Testing software before a rollout helps curtail finger-pointing about poor performance.

It’s all too easy for users to blame the infrastructure when their access to corporate servers is slow. This is such old hat that at a recent company meeting, the network professionals at apparel retailer Gap showed off their own tongue-in-cheek creation – a song called “Blame the darn network.” In turn, the network folks often blame the application developers for building code that hogs bandwidth and makes everything else run like a dog.

“The complexity of applications is growing, and developers tend [not to] understand the nuances of application behavior in the real world. Now so many applications are mission-critical and IT operations are having to do more with fewer people – this is putting tremendous pressure on the [network operations center] guys,” says Dave Danielson, CEO of performance management vendor Altaworks.

Too often, software is tested in the confines of the software lab but not in the real world, where multiple networks, servers and clients could introduce scenarios that the application might not have been built to overcome.

The problem also could be cultural, Danielson says. Developers strive to write software quickly and efficiently, whereas the operations folks ensure the infrastructure is well managed and performs well. If their motives are different, how can the two groups provide services that are useful to their constituents?

Danielson says organizations need to foster a closer understanding of the focus and challenges of both teams. What’s more, he recommends testing the application before unleashing it to end users. This process helps the network specialists ensure there’s enough bandwidth for the software, and helps developers identify and fix weak spots in the software that could create problems on the live network.

Gap, for example, uses Opnet’s IT Guru and Application Characterization Environment (ACE) network modeling tools to test new software before it’s rolled into production, says Jerry White, senior network engineer at Gap in San Francisco. IT Guru models the network, including routers, switches, protocols, servers and individual applications, while ACE provides detailed analysis of application packet traces and quick diagnosis of problems.

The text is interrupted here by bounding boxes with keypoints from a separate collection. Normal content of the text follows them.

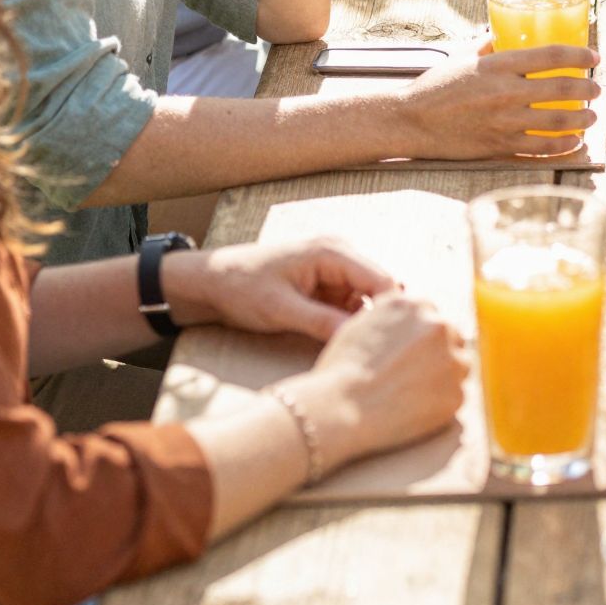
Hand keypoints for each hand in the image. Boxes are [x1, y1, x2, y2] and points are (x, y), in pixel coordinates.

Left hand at [164, 237, 399, 340]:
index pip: (381, 279)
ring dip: (366, 322)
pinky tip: (346, 344)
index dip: (392, 311)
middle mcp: (341, 253)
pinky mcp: (328, 283)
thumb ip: (322, 322)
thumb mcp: (281, 309)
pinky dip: (351, 322)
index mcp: (332, 251)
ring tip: (363, 353)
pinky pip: (352, 303)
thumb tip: (358, 339)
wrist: (211, 281)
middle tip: (381, 353)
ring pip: (368, 298)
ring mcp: (335, 268)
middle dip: (381, 318)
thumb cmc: (241, 287)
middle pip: (380, 288)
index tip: (394, 344)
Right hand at [285, 292, 468, 474]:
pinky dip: (441, 404)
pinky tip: (414, 410)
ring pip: (460, 365)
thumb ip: (394, 315)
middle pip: (452, 338)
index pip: (433, 317)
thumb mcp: (364, 321)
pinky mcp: (456, 393)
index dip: (421, 338)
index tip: (410, 355)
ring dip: (444, 377)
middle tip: (413, 376)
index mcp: (416, 304)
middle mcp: (440, 326)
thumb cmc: (342, 368)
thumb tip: (409, 321)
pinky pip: (456, 396)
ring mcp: (452, 359)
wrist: (340, 406)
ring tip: (412, 394)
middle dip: (438, 354)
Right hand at [393, 44, 601, 159]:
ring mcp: (505, 122)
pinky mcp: (500, 146)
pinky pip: (542, 148)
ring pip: (559, 121)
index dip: (579, 54)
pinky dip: (564, 146)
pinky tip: (574, 142)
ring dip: (583, 119)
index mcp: (498, 65)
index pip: (551, 55)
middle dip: (588, 89)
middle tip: (595, 89)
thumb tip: (509, 34)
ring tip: (590, 116)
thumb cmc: (436, 87)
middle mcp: (506, 92)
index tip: (593, 56)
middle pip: (563, 89)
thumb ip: (490, 46)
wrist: (411, 121)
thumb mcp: (463, 57)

IT Guru is used as part of Gap’s Network Application Deployability Assessment program for testing software on a model network before deployment. Software managers and the network staff who will conduct the tests meet and discuss the application’s demographic, the number of users and their locations. “Once that has been determined we talk to the users to see what they want to get out of the study – is it response-time estimates? Mainly, it is ‘Will network ops sign off on our application?'” White says.

White recalls a time when Opnet showed Gap business users that throwing more bandwidth at a problem might not always be the right answer. The retailer rolled out a pilot at 19 branches in which sales associates could place customer orders from Gap’s online store using the browser on a cash register. Because the response time after a mouse click could be as slow as 45 seconds, the team responsible for store systems wanted to upgrade the 56K bit/sec connection between the store and the site.

A quick model using ACE of a typical transaction using 128K and 256K bit/sec connection speeds found that the faster networks would only shave 5 seconds off the current time. By using the model, White and his colleagues identified that the delay was caused by large transaction sizes and slow processing times of the cash register and server at the online store. The company didn’t change the setup because traffic volumes were low and the performance increase wouldn’t justify the cost.

“Our data center is in Rocklin, Calif., and we have users in Asia and Europe. We can’t throw a ton of bandwidth at problems,” White says. “The ACE reports give users choices – this is what would happen if we upgraded the bandwidth. The reports help them set their own performance expectations. Could they put up with low response times, or do they want to spend the money and upgrade?”

White says the entire testing process – from first meetings to the issue of a report – takes about 40 manhours, much less than the 200 to 400 manhours that Altaworks’ Danielson says some companies spend solving brownouts. Danielson knows of a Midwest insurance firm that has a swat team of seven types of IT specialists who trace performance problems on the live network instead of testing the network and applications at the pre-production stage.

But sometimes it’s still necessary to troubleshoot during production. White recounts an occasion when users at Gap headquarters suffered intermittent delays when accessing an application service provider (ASP)-hosted CRM application. The users connected to the ASP’s data center after passing through a proxy server at Gap’s data center.

“We used IT Guru to capture the application stream, and we found some interesting things. The application was a giant Java script, and the processing power of the clients was slow,” White says. “Users wanted to blame the proxy server but once we ran tests we found that it was not inducing delays.”

Gap fixed the problem by upgrading the slower client machines to 2GHz, setting users’ browsers to use HTTP Version 1.1 and adding bandwidth.

He says the testing tool has been helpful in preventing the finger-pointing between users, applications development staff and the network operations specialists. But he thinks it would be even better if network professionals had more application knowledge. “If I knew what the application was doing, I could make recommendations, rather than just give them raw data. We could then be far more effective,” he says.